La plateforme est ouverte à tous types de collectifs : groupes de passionnés, amis, voisins, etc. Elle semble particulièrement adaptée aux meet-up. Leurs organisateurs trouvent ici une façon simple de récolter les abonnements payants de leurs membres. Car l’originalité d’Open Collective, c’est que les dons sont faits de façon récurrente, chaque mois ou chaque année. Cela permet aux projets de s’inscrire dans la durée et de planifier leur travail. La transparence fait aussi partie des priorités d’Open Collective. Les « collectifs » sont tenus d’afficher sur leur profil comment ils utilisent l’argent. Concrètement, les membres des collectifs avancent les frais avant d’être remboursés par la plateforme (ndlr : en version bêta, les remboursements se font pour l’instant via PayPal).

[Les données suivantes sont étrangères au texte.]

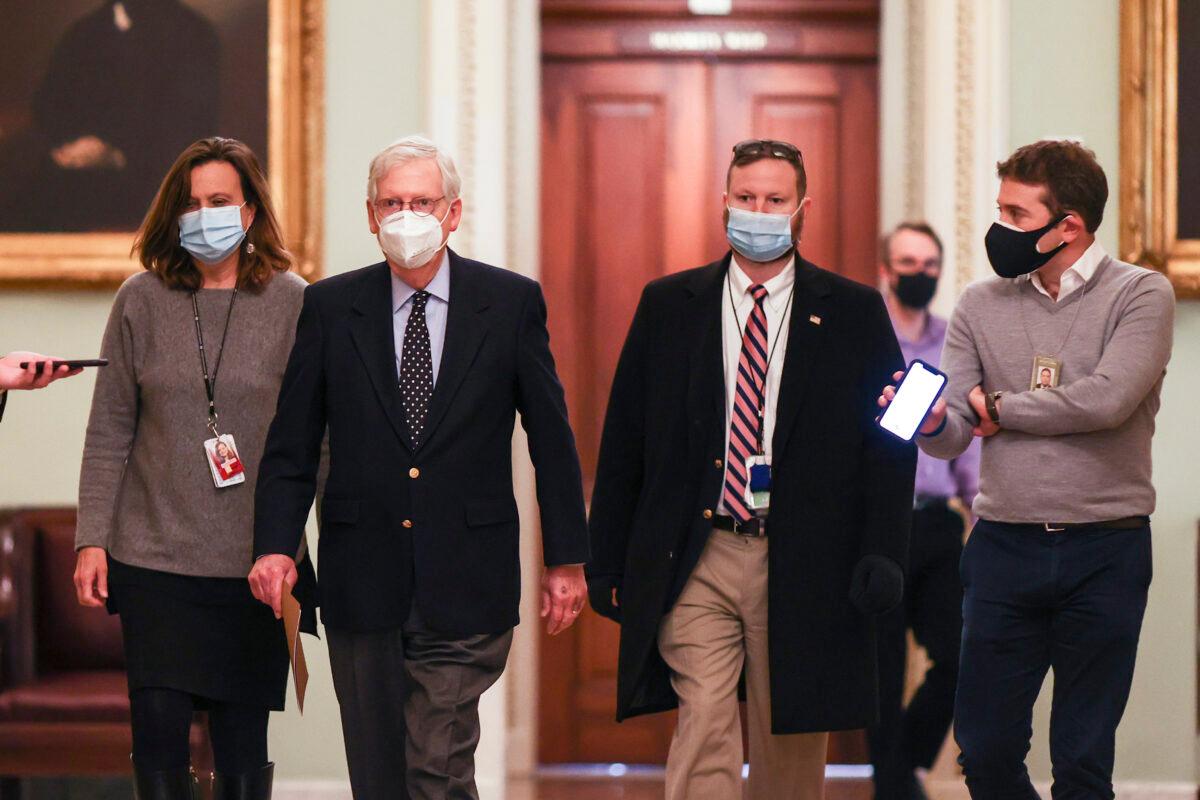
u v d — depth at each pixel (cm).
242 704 1332
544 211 2428
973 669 1276
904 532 1230
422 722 1177
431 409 1195
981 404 1255
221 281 1354
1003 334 1278
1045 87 2023
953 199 2038
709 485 1249
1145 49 1989
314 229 2019
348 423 1202
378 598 1176
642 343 1318
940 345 1880
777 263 1282
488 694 2047
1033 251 1241
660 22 2411
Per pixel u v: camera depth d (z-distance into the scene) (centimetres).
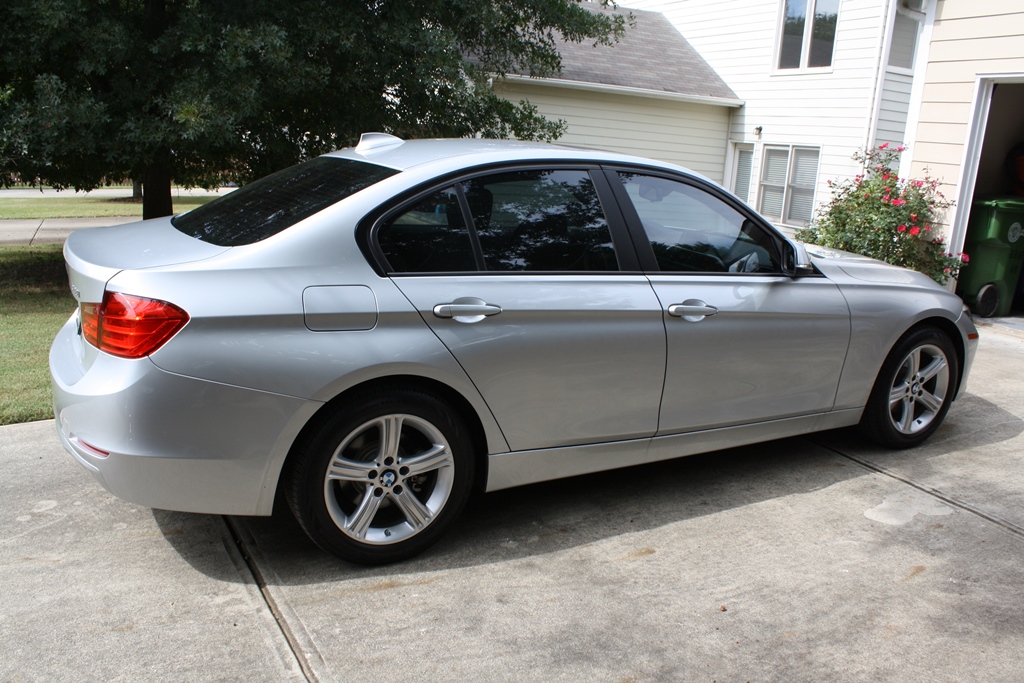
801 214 1360
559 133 1045
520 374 320
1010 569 329
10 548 317
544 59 1004
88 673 244
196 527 341
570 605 293
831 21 1256
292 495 294
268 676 247
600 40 1016
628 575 315
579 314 329
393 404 298
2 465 392
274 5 798
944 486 413
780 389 397
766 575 319
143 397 264
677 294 356
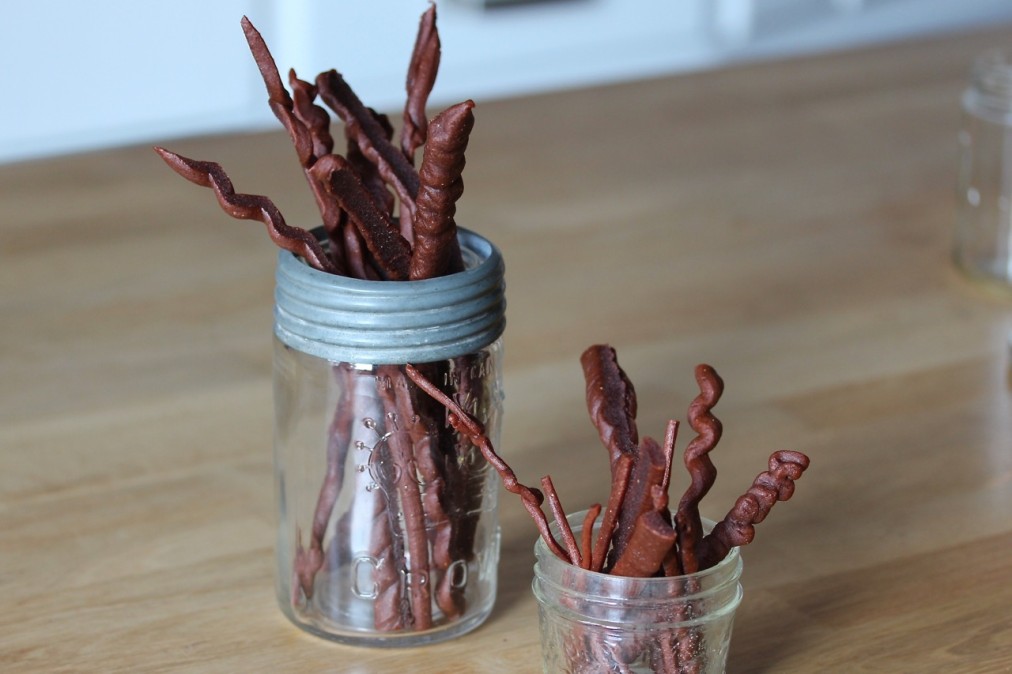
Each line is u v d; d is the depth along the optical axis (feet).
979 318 4.01
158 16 6.61
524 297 4.04
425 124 3.00
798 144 5.02
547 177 4.66
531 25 7.34
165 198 4.46
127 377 3.69
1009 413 3.62
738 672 2.94
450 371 2.87
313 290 2.83
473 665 2.95
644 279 4.14
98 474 3.38
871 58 5.90
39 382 3.67
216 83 6.86
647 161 4.82
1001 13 8.75
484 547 2.99
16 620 3.03
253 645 2.99
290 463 2.95
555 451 3.47
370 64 7.09
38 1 6.32
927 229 4.45
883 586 3.12
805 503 3.33
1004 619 3.05
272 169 4.58
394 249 2.87
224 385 3.68
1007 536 3.24
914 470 3.43
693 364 3.77
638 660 2.71
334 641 3.00
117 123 6.68
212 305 3.98
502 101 5.37
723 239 4.35
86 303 3.97
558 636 2.75
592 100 5.39
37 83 6.44
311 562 2.97
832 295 4.09
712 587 2.69
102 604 3.07
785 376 3.74
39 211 4.36
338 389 2.88
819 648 2.98
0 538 3.21
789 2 8.16
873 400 3.66
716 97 5.44
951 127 5.21
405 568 2.95
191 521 3.27
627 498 2.75
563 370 3.75
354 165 3.00
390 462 2.90
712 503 3.32
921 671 2.94
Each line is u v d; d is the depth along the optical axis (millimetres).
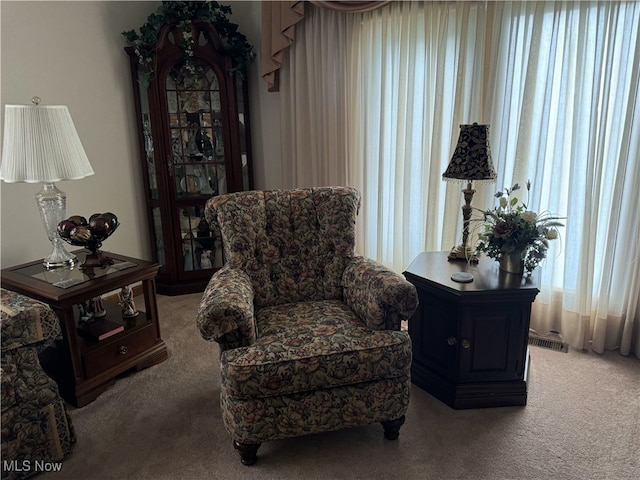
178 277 3354
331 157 3184
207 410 2029
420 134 2867
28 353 1608
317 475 1646
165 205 3213
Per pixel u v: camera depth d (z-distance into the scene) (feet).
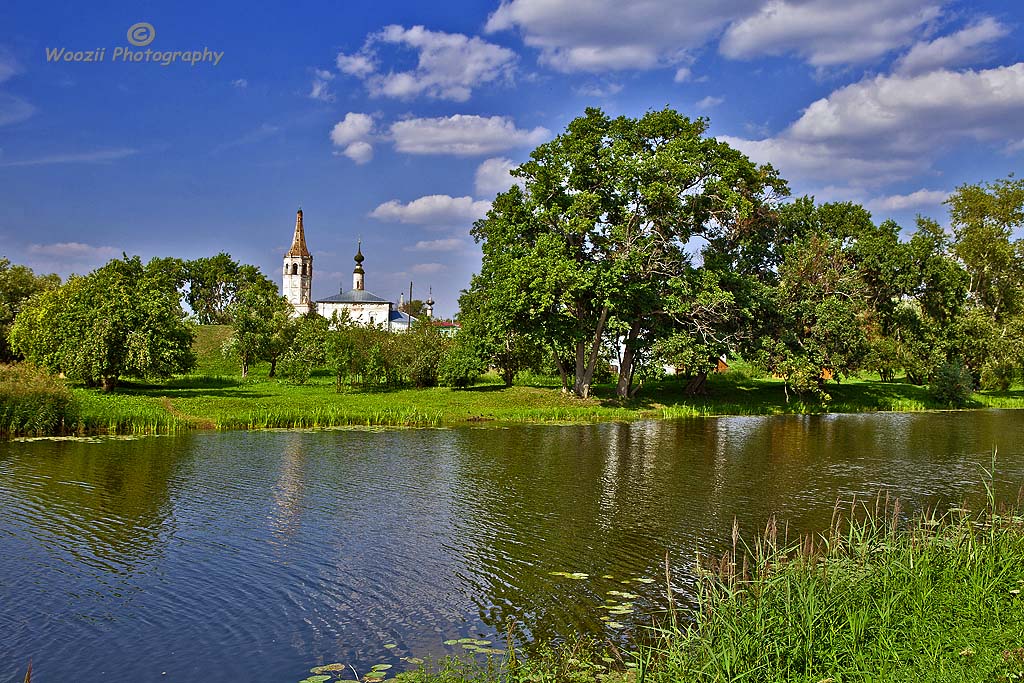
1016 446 97.71
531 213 139.54
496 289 144.15
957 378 162.09
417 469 76.38
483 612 38.24
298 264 374.22
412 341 167.43
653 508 60.03
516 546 49.37
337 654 33.40
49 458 78.64
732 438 105.81
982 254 190.08
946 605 32.24
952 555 37.58
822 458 86.63
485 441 98.22
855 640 29.22
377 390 159.84
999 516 45.11
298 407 124.77
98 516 55.57
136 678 31.09
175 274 378.73
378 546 49.16
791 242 169.99
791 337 152.56
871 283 165.78
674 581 42.73
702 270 146.92
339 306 359.05
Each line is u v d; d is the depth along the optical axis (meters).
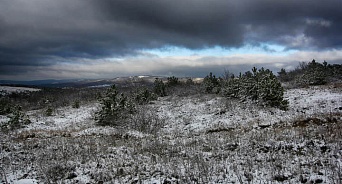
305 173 7.88
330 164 8.31
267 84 23.36
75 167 10.45
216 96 33.28
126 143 15.45
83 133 19.44
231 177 8.23
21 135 18.67
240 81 29.69
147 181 8.45
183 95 39.03
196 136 16.97
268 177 7.86
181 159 11.11
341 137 11.19
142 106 31.53
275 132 13.83
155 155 12.30
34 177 9.41
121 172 9.54
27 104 44.91
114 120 23.88
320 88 30.17
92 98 45.62
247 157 10.50
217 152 11.82
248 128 17.03
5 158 11.88
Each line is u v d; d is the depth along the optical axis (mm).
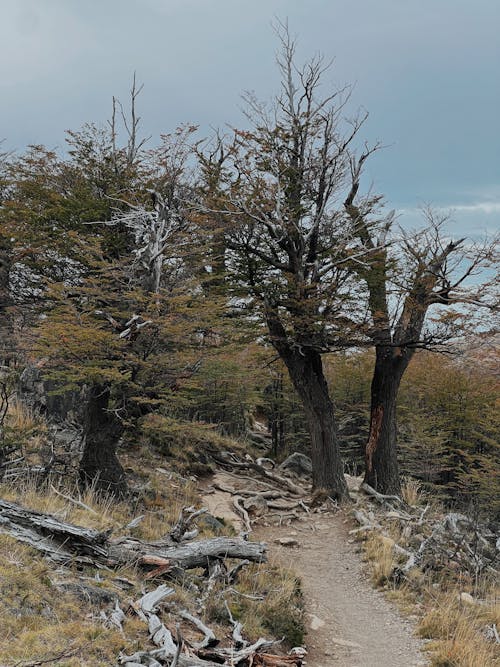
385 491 17906
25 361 16406
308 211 18438
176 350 12000
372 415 18547
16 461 10914
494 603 9445
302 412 26250
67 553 6160
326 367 27906
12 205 15578
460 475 23609
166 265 13938
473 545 12344
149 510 11938
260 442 29109
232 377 20625
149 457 16469
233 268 18484
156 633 5207
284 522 15000
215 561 7711
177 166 15914
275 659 5766
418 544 12516
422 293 17438
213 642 5656
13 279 16609
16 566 5410
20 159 16594
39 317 16344
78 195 15367
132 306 11828
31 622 4715
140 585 6352
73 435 15102
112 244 14398
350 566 11594
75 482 11344
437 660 7039
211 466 18406
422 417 25391
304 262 17906
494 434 25906
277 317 17484
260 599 7789
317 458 17359
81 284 15062
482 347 17328
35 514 6305
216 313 13141
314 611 8945
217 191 17781
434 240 17281
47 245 14914
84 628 4871
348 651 7441
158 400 10867
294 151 18578
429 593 9578
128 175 15812
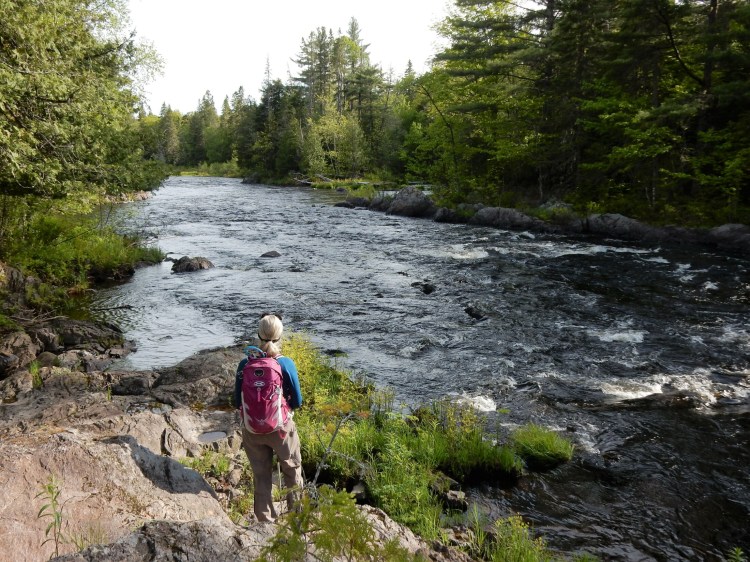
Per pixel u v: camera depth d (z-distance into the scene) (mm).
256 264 19906
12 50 9641
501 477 6477
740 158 24219
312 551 2902
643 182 29688
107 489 3996
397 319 13148
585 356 10602
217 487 5273
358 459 6398
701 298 14984
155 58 14914
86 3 14000
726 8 25078
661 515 5750
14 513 3418
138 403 7789
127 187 14914
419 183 58375
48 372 8820
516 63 34156
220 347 10453
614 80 29938
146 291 15891
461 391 8945
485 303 14445
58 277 15867
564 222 28688
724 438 7379
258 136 91188
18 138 9930
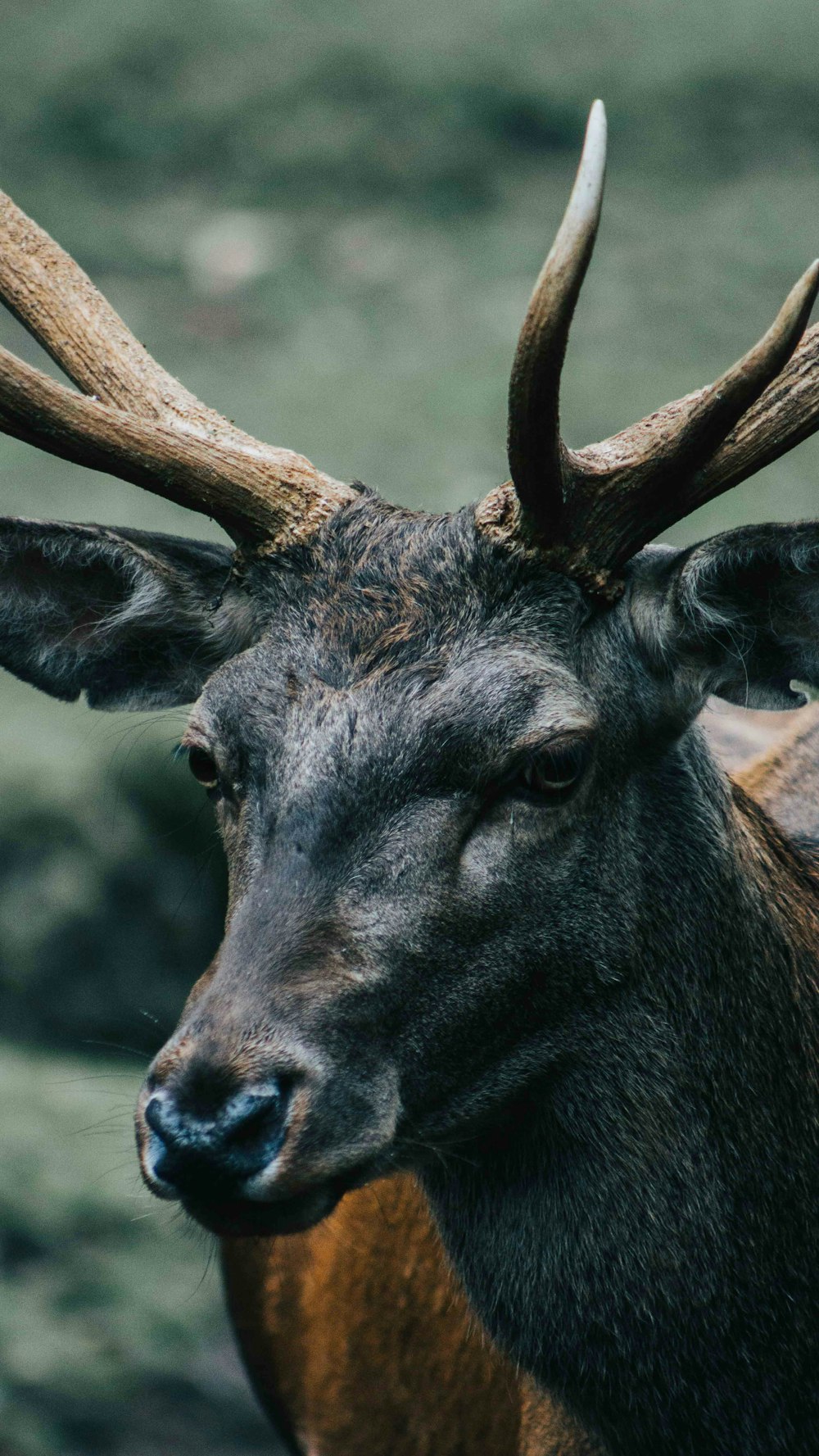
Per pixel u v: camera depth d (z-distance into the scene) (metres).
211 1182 8.28
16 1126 20.22
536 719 9.05
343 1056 8.63
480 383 34.69
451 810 8.96
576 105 43.09
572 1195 9.84
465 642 9.22
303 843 8.87
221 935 24.56
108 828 24.41
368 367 35.41
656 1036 9.72
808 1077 10.18
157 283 38.62
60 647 11.02
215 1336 17.95
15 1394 16.83
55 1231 18.77
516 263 38.75
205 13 47.47
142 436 9.87
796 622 9.84
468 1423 12.06
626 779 9.59
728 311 36.38
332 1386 13.19
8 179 42.44
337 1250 12.70
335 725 9.02
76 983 24.12
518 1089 9.56
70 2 48.91
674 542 28.08
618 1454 10.15
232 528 10.07
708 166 41.34
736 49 44.41
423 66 44.56
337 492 9.98
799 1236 10.00
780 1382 9.91
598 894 9.43
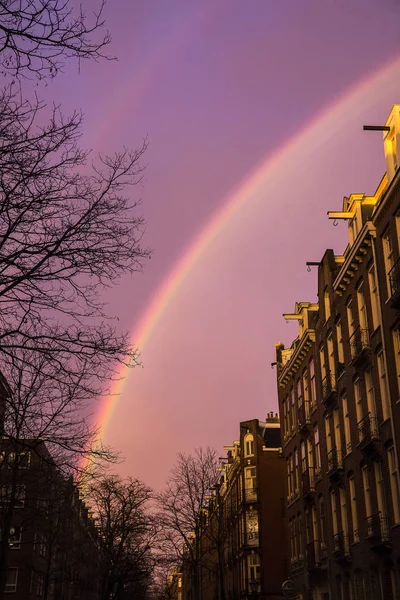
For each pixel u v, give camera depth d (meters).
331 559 32.38
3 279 11.91
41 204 11.69
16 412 15.96
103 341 15.38
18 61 9.53
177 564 63.91
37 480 28.69
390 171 25.66
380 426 25.47
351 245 29.94
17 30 9.31
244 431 62.72
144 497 65.44
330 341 34.25
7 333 12.39
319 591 35.06
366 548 26.97
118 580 62.78
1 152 10.87
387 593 24.38
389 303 24.41
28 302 12.21
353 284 29.69
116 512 64.50
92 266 12.23
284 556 56.66
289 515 43.22
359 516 28.00
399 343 24.00
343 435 31.19
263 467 60.16
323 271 35.38
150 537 67.69
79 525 52.94
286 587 30.67
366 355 27.22
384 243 25.52
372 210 29.42
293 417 43.09
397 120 25.14
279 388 47.91
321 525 35.19
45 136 11.23
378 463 26.23
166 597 120.69
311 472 37.34
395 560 23.72
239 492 63.12
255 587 55.94
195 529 59.75
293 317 41.56
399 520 23.64
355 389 29.36
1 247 11.92
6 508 29.72
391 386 24.02
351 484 29.86
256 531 58.16
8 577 46.41
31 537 47.00
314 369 37.53
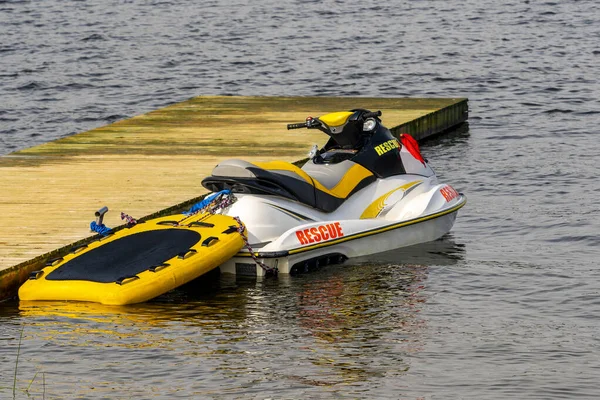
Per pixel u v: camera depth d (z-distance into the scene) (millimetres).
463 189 34438
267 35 82500
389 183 27297
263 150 36938
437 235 28109
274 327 21062
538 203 32156
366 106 47406
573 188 34062
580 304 22375
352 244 26078
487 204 32188
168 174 32438
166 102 57344
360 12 95375
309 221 25562
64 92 59625
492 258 26219
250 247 24266
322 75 64562
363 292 23453
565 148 41250
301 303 22656
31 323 21156
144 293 22219
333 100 49438
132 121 43750
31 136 48719
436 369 18797
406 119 43469
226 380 18281
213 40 80500
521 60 67562
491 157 39875
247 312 22016
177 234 24016
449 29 83625
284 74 65312
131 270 22688
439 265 25578
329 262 25828
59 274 22766
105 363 19047
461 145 42875
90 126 51188
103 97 58438
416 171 28172
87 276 22609
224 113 45781
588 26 83375
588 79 59750
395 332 20750
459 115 48281
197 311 22047
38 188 30438
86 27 88500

Le plus gros meetup inscrit sur Open Collective revendique plus de 12 000 $ de budget annuel. Il s’agit de « Consciousness Hacking » qui organise chaque mois à San Francisco un événement pour explorer comment la technologie améliore notre vie émotionnelle. Une grosse centaine de membres de ce meetup a déjà rejoint la plateforme. Si la totalité des 3 000 membres faisait un don mensuel, on peut estimer que Consciousness Hacking serait assis sur un budget annuel d’environ 300 000 dollars. Largement de quoi payer des boissons et pizzas gratuites à la fin des réunions. Mais on peut imaginer plus ambitieux : un meetup très populaire pourrait financer ses propres publications ! Un monde dans lequel les meetup concurrencent les maisons d’édition et les développeurs indépendants supplantent les éditeurs de logiciel ? C’est ça aussi un monde ouvert !
* Après avoir fondé Storify (revendu en 2013), Xavier Damman, belge de 32 ans, récemment désigné « Innovateur de l’année de moins de 35 ans » pour la Belgique par le MIT Technology Review, vient de quitter la Silicon Valley pour s’installer proche des Fintechs newyorkaises.